事がすんなり進んだのと仕事内容を教えられなかったのもあって少々怪しさを感じながらも、明日の講義は午前中に終わるので、ついでがてら昼から行ってみようと軽い気持ちで面接を受ける事にした。
(ちょっと不安だけどここまで来て引き返すのも何だし入るか)
山瀬は見上げていた目線を前に戻すとビルの中へ入って行った。
「すいません、求人情報誌に載っていた仕分けのバイトの面接に来たんですけど。」
中に入ると直ぐ様受付嬢に話しかけた。
「えっと・・・仕分けバイトの面接ですか?」
受付嬢もよく知らされていないのかキョトンとした顔で聞き返した。
「ええ、今日面接をするからここに来るよう言われたのですが。」
「あ、そうでしたかすいません!おそらくバイト募集の面接は4階の第3会議室に行けば担当の者がいると思うので、そちらにあるエレベーターを使って上がって行ってください。第3会議室はエレベーターを降りて突き当たりを右に進んで行くと辿り着きますので。」
「ありがとうございます。」
(やっぱり来なかった方が良かったんじゃないか?)
山瀬は受付嬢のいまいち歯切れの悪い応対ににますます嫌な予感がし、顔を引きつらせながらエレベーターに乗り込んだ。

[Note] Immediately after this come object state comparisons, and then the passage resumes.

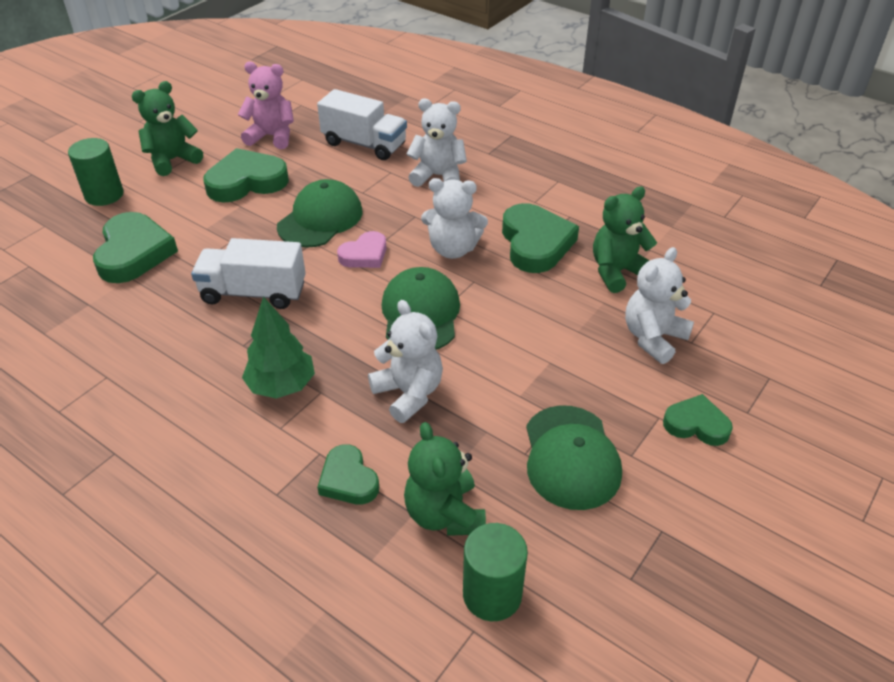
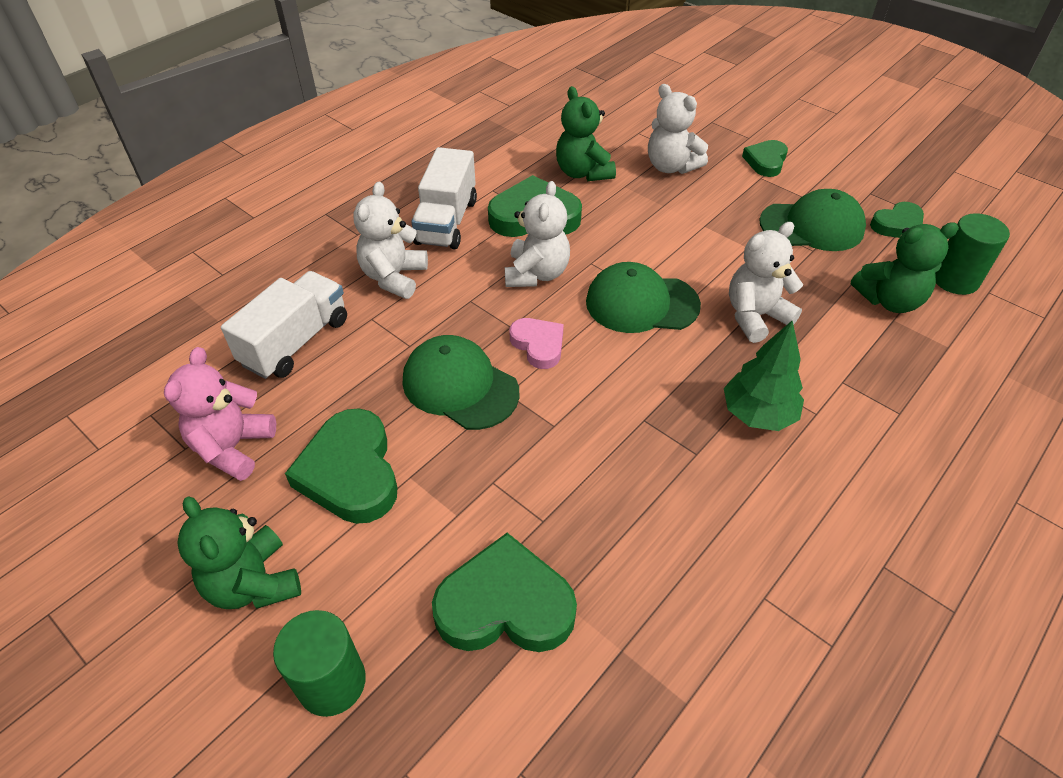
camera: 85 degrees left, 5 degrees up
(254, 292) = (603, 448): white truck -> white truck (446, 221)
(348, 480) = (869, 360): green heart -> green heart (897, 225)

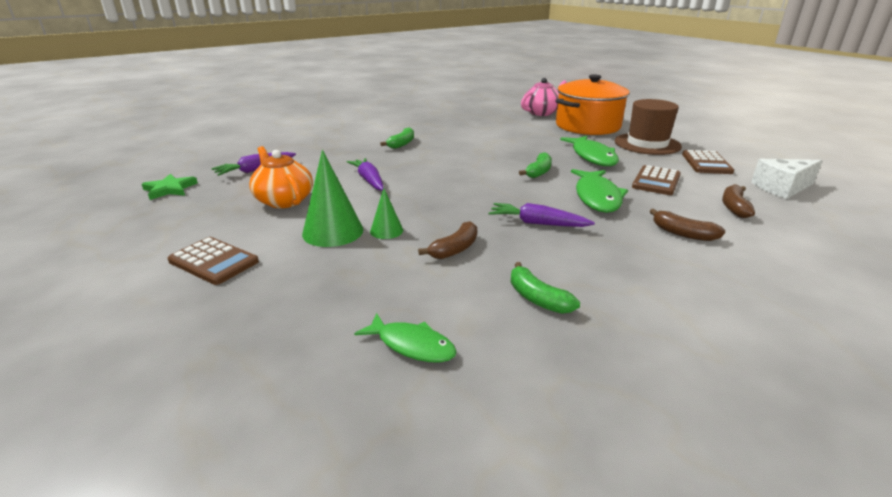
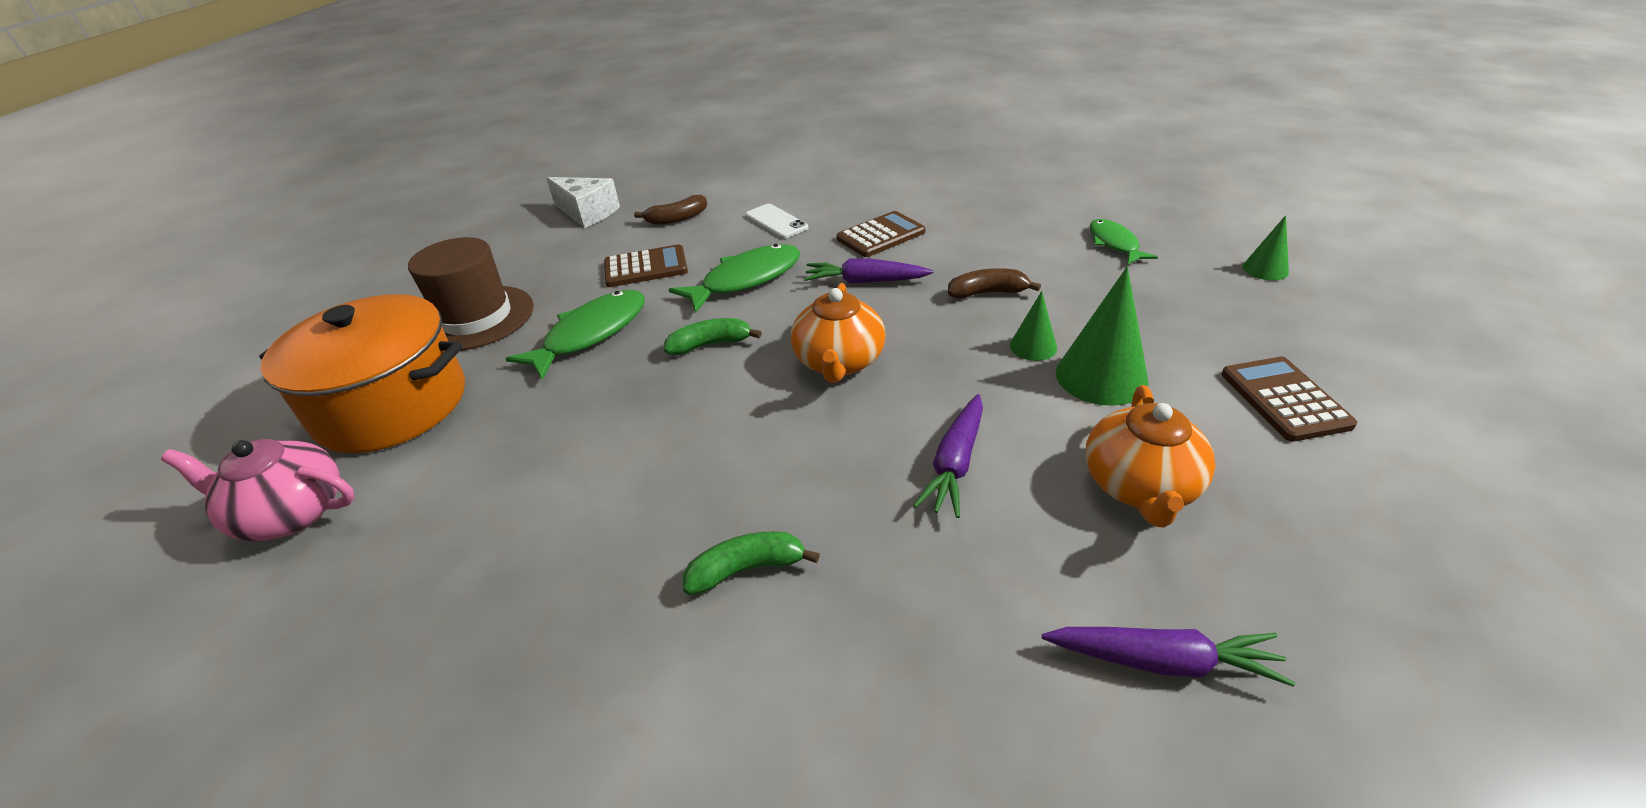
camera: 130 degrees left, 10 degrees up
(170, 189) = (1407, 689): green star -> none
(236, 385) = (1265, 269): none -> green cone
(472, 188) = (839, 362): none -> orange teapot
(537, 223) = (865, 281): purple carrot -> purple carrot turned 120 degrees clockwise
(537, 298) = (983, 232): green banana -> none
(683, 233) = (776, 222): brown banana -> white phone
(706, 163) = (536, 261): brown calculator -> brown calculator (881, 235)

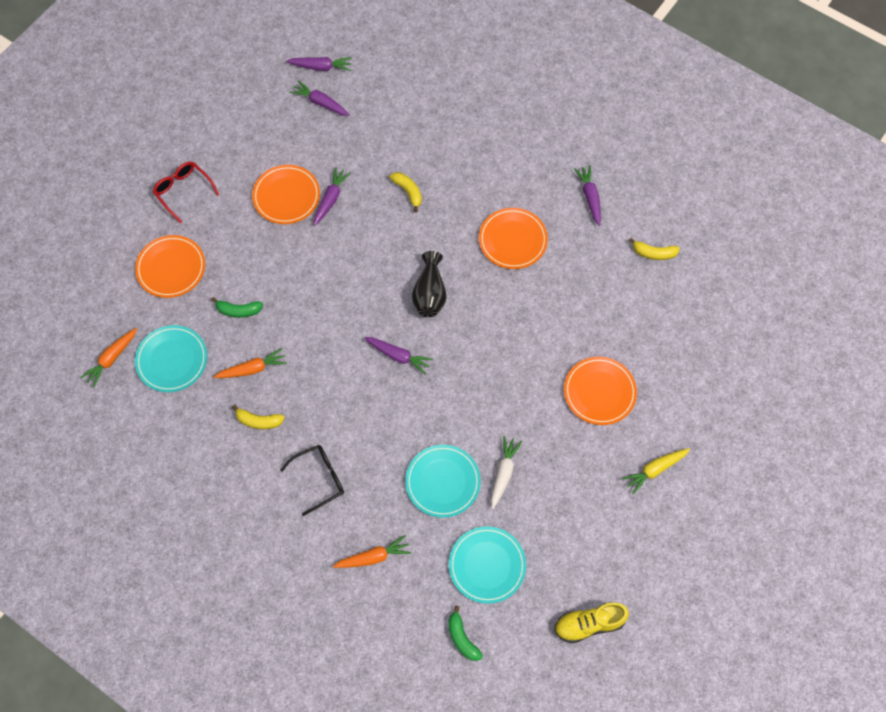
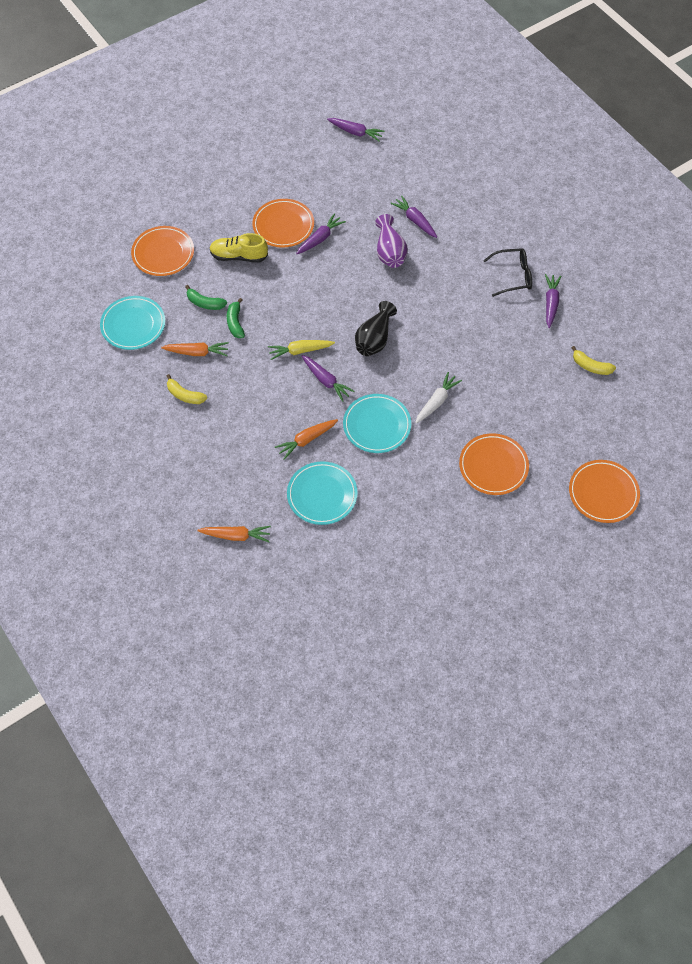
camera: 20 degrees right, 5 degrees down
(111, 359) = (84, 309): orange carrot -> orange carrot (306, 440)
(183, 191) = (198, 197): red glasses -> none
(319, 479) = (216, 458): black glasses -> black glasses (512, 276)
(320, 103) = (343, 160): purple carrot -> purple carrot (415, 220)
(408, 192) = (390, 252): yellow banana -> purple vase
(462, 638) = (285, 628): green banana -> green banana (235, 323)
(487, 565) = (332, 576): turquoise plate -> turquoise plate (377, 425)
(503, 473) = (379, 505): white carrot -> white carrot (436, 401)
(513, 240) = (466, 317): orange plate -> orange plate (603, 493)
(589, 624) = (403, 656): yellow shoe -> yellow shoe (239, 256)
(655, 470) = (517, 547): yellow carrot -> yellow carrot (300, 351)

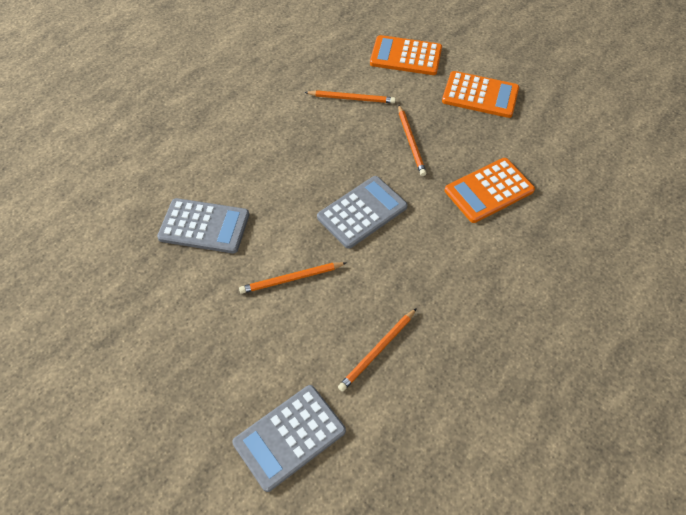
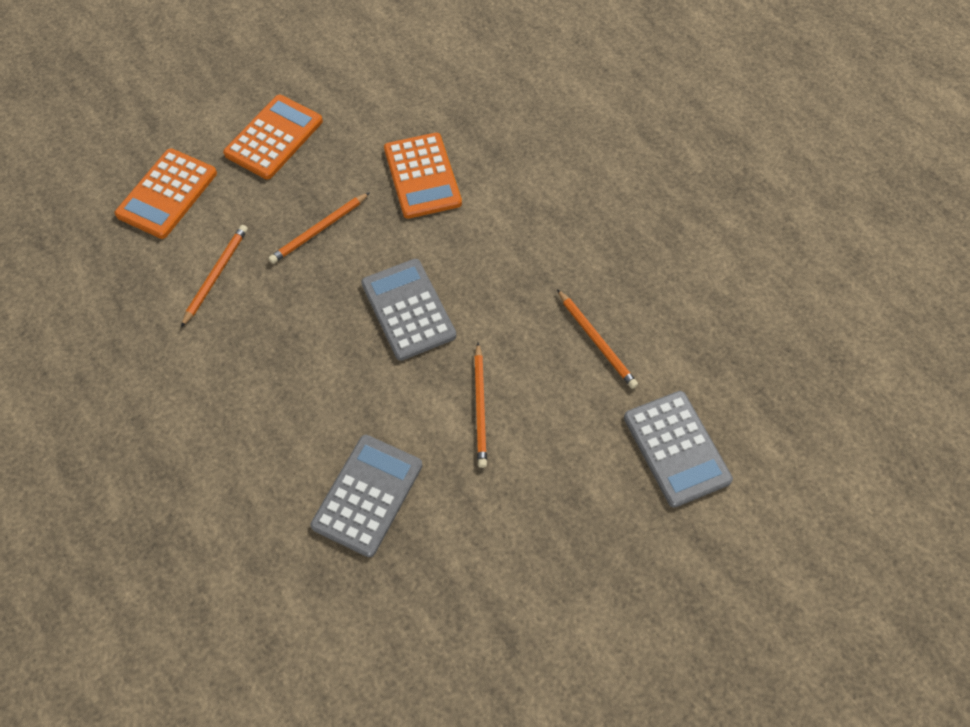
camera: 75 degrees left, 5 degrees up
(411, 142) = (319, 230): orange pencil -> orange pencil turned 135 degrees clockwise

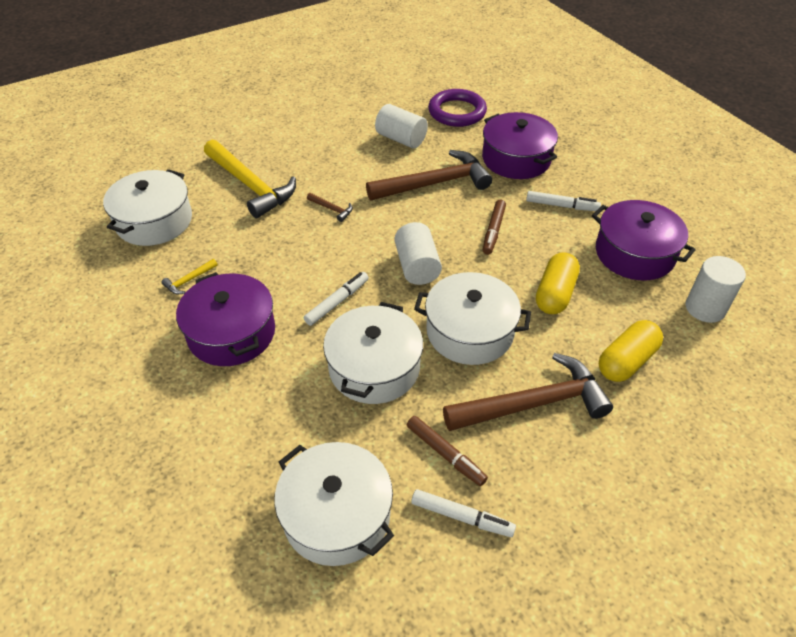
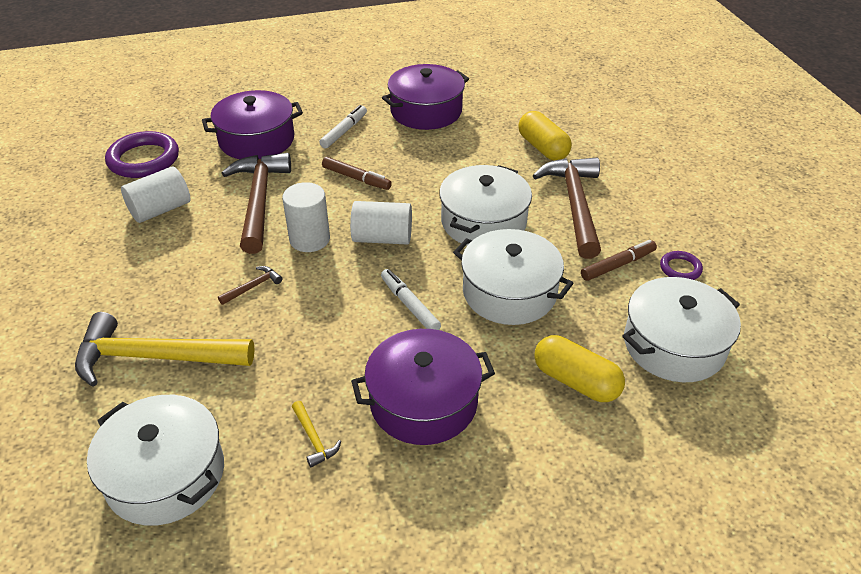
camera: 75 degrees left, 5 degrees down
(250, 185) = (155, 357): yellow hammer -> yellow hammer turned 150 degrees counterclockwise
(462, 517) = (680, 268): white marker -> purple ring
(555, 294) = (456, 163): yellow capsule -> yellow capsule (576, 381)
(705, 308) = (500, 98): white cylinder -> white cylinder (309, 239)

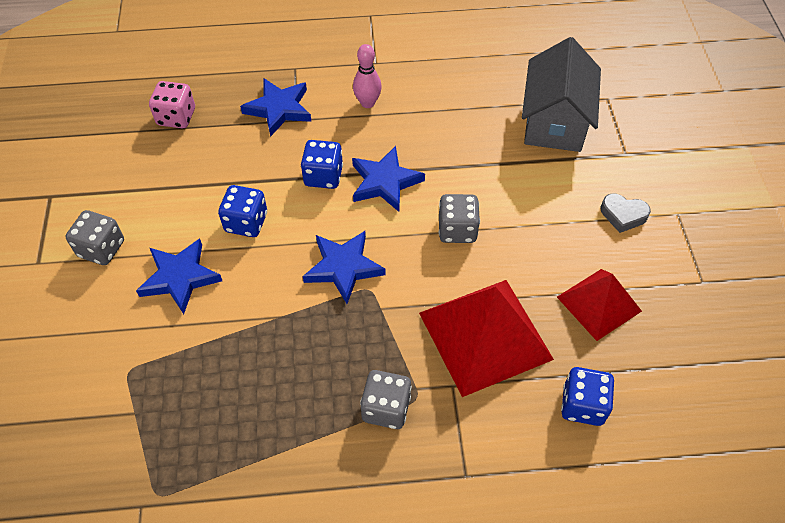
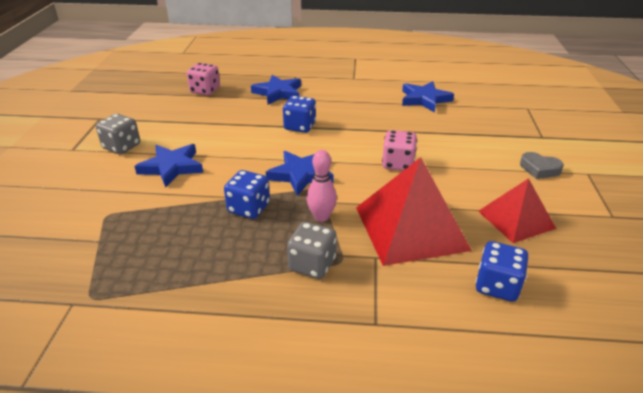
camera: 10 degrees right, 20 degrees down
(246, 222) = (233, 144): blue dice -> blue dice (249, 208)
(367, 103) = (343, 95): pink bowling pin -> pink bowling pin (321, 217)
(385, 182) = (346, 133): blue star -> blue star (424, 99)
(457, 230) = (398, 164): grey dice -> pink dice
(554, 121) = (484, 115): grey house -> none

エレベーターに乗っている間も気分は戻らず、冴えない気分のままエレベータから見える外の景色を眺めていた。
街を歩いている人のほとんどがダウンジャケットやコートといった上着を着込んでいないのを見て季節の変わり目を感じさせる。
春という季節がより一層感じさせるのか、恋人達が肩を並べて幸せを共有し合っているかのように歩いている。
(ちくしょう・・・俺もいつかお金を溜めてオシャレに気を使ったりなんかして大学生のうちにはあんな風に女の子と・・・!)
冴えない気分から今度は憎悪に似た感情になり、歯をギシギシさせながらうらめしそうに街を眺めた。
山瀬は童貞である。
何にせよやる気が少し戻ってきた所でエレベーターが4階に到着し、言われた通り右に進んで行き第3会議室へ向かった。
程なくして第3会議室と書かれたプレートを目にし、山瀬はプレートが貼られている部屋に向かってノックをした。
コンコン!
「はーい。」
中から男の声が聞こえた。
「すいませーん、昨日電話で仕分けのバイトの面接を希望した山瀬という者ですけど。」
「ああ、君か。入って入って!」
「失礼します。」
ドアを開けると、スポーツ刈りでスーツ姿の見た目30代後半の男性が二つの段ボール箱の前で大量の紙を抱えて立っていた。